Required action - Retype, without alteration, each line from the line containing "Читайте новости Татарстана в" to the final line of the records.

[Page-level text extractions]
-*-
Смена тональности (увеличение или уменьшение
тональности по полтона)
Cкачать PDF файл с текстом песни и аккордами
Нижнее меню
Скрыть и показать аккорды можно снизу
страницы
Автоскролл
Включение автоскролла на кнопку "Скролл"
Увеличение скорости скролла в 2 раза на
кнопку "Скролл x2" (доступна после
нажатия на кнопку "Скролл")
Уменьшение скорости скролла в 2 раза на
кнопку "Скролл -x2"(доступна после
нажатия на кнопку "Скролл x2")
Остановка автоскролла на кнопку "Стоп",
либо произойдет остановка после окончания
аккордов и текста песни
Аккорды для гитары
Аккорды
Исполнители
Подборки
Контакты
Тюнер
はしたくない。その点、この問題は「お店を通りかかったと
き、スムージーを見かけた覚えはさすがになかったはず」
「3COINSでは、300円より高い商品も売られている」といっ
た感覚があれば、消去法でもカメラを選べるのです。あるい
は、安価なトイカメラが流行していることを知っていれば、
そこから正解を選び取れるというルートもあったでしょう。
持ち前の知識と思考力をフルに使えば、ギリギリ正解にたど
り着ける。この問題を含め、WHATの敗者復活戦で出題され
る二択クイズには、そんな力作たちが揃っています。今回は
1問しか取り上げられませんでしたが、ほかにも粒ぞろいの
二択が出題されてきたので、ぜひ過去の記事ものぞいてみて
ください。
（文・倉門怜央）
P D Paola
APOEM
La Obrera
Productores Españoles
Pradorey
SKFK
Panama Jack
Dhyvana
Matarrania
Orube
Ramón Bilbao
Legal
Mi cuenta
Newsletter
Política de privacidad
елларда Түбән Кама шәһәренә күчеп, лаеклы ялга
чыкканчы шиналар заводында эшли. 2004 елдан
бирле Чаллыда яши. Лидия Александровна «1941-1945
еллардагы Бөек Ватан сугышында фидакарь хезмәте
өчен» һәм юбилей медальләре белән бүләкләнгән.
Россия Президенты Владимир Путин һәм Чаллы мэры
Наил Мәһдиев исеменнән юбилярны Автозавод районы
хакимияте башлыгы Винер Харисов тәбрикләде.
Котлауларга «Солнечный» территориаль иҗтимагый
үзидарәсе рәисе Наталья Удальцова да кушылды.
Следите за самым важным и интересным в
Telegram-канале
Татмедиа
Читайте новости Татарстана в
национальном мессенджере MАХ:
-*-
Response to this exercise -
Читайте новости Татарстана в
национальном мессенджере MАХ:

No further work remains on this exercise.